Single by Olivia Dean

from the album Bridget Jones: Mad About the Boy
- Released: 11 February 2025
- Length: 3:36
- Label: Capitol
- Songwriters: Olivia Dean; Matt Hales;
- Producers: Matt Hales; Zach Nahome;

Olivia Dean singles chronology
| "Touching Toes" (2024) | "It Isn't Perfect But It Might Be" (2025) | "Nice to Each Other" (2025) |

= It Isn't Perfect But It Might Be =

2025 single by Olivia Dean

"It Isn't Perfect But It Might Be" is a song by English singer-songwriter Olivia Dean, released in February 2025 as the lead single and end credits music from the Bridget Jones: Mad About the Boy soundtrack. It reached number 36 on the UK singles chart.

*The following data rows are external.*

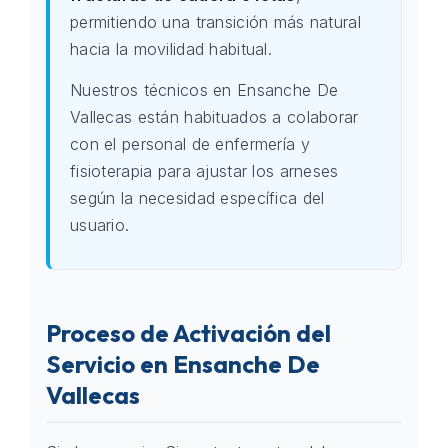
permitiendo una transición más natural
hacia la movilidad habitual.
Nuestros técnicos en Ensanche De
Vallecas están habituados a colaborar
con el personal de enfermería y
fisioterapia para ajustar los arneses
según la necesidad específica del
usuario.
Proceso de Activación del
Servicio en Ensanche De
Vallecas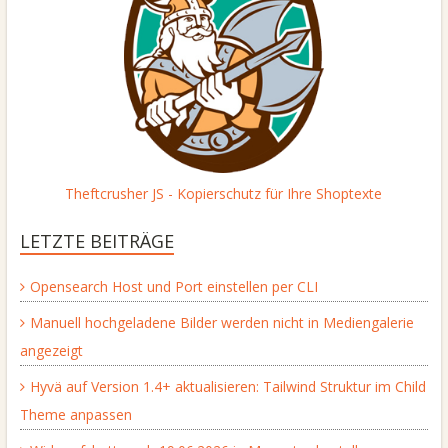
Theftcrusher JS - Kopierschutz für Ihre Shoptexte
LETZTE BEITRÄGE
Opensearch Host und Port einstellen per CLI
Manuell hochgeladene Bilder werden nicht in Mediengalerie
angezeigt
Hyvä auf Version 1.4+ aktualisieren: Tailwind Struktur im Child
Theme anpassen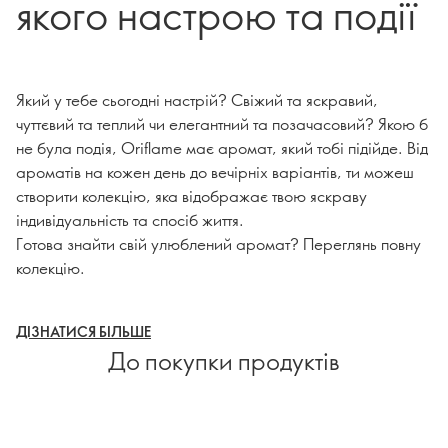
якого настрою та події
Який у тебе сьогодні настрій? Свіжий та яскравий,
чуттєвий та теплий чи елегантний та позачасовий? Якою б
не була подія, Oriflame має аромат, який тобі підійде. Від
ароматів на кожен день до вечірніх варіантів, ти можеш
створити колекцію, яка відображає твою яскраву
індивідуальність та спосіб життя.
Готова знайти свій улюблений аромат? Переглянь повну
колекцію.
ДІЗНАТИСЯ БІЛЬШЕ
До покупки продуктів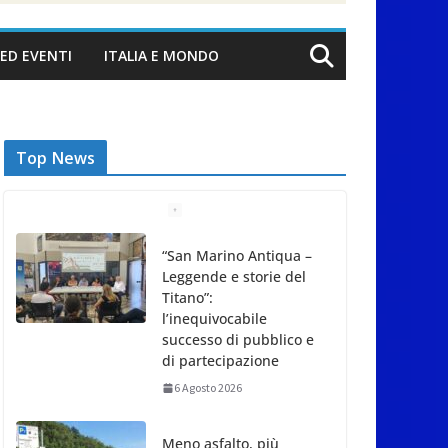
ED EVENTI
ITALIA E MONDO
Top News
“San Marino Antiqua –
Leggende e storie del
Titano”:
l’inequivocabile
successo di pubblico e
di partecipazione
6 Agosto 2026
Meno asfalto, più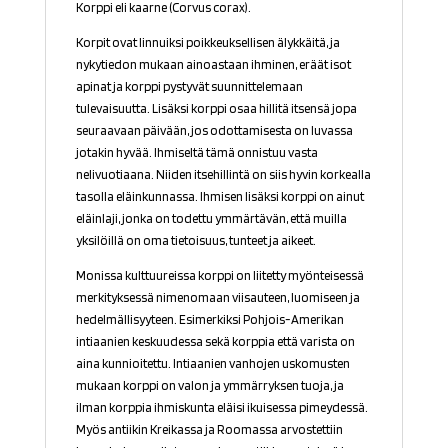
Korppi eli kaarne (Corvus corax).
Korpit ovat linnuiksi poikkeuksellisen älykkäitä, ja
nykytiedon mukaan ainoastaan ihminen, eräät isot
apinat ja korppi pystyvät suunnittelemaan
tulevaisuutta. Lisäksi korppi osaa hillitä itsensä jopa
seuraavaan päivään, jos odottamisesta on luvassa
jotakin hyvää. Ihmiseltä tämä onnistuu vasta
nelivuotiaana. Niiden itsehillintä on siis hyvin korkealla
tasolla eläinkunnassa. Ihmisen lisäksi korppi on ainut
eläinlaji, jonka on todettu ymmärtävän, että muilla
yksilöillä on oma tietoisuus, tunteet ja aikeet.
Monissa kulttuureissa korppi on liitetty myönteisessä
merkityksessä nimenomaan viisauteen, luomiseen ja
hedelmällisyyteen. Esimerkiksi Pohjois-Amerikan
intiaanien keskuudessa sekä korppia että varista on
aina kunnioitettu. Intiaanien vanhojen uskomusten
mukaan korppi on valon ja ymmärryksen tuoja, ja
ilman korppia ihmiskunta eläisi ikuisessa pimeydessä.
Myös antiikin Kreikassa ja Roomassa arvostettiin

Upon release, Dean said: "I've always loved the Bridget Jones films, they're timeless classics. After seeing Mad About the Boy I was so moved by the journey we've watched Bridget go on over the years. 'It Isn't Perfect But It Might Be' is about giving yourself permission to love again after grief, and trusting that things might just work out after all."

A limited edition heart-shaped vinyl was released in April 2025.

==Critical reception==
Daisy Carter from DIY magazine called it "a slinkily romantic yet refreshingly realistic love ballad."

==Track listing==
Digital single
1. "It Isn't Perfect But It Might Be" – 3:36

Vinyl single
1. "It Isn't Perfect But It Might Be" – 3:36
2. "It Isn't Perfect But It Might Be" (Wurli Version) – 2:06

==Charts==

Chart performance for "It Isn't Perfect But It Might Be"
| Chart (2025) | Peak position |
|---|---|
| Ireland (IRMA) | 81 |
| Lithuania Airplay (TopHit) | 80 |
| UK Singles (OCC) | 36 |
| UK Physical Singles (OCC) | 2 |

==Certifications==

Certifications for "It Isn't Perfect But It Might Be"
| Region | Certification | Certified units/sales |
| New Zealand (RMNZ) | Gold | 15,000^{‡} |
| United Kingdom (BPI) | Gold | 400,000^{‡} |
^{‡} Sales+streaming figures based on certification alone.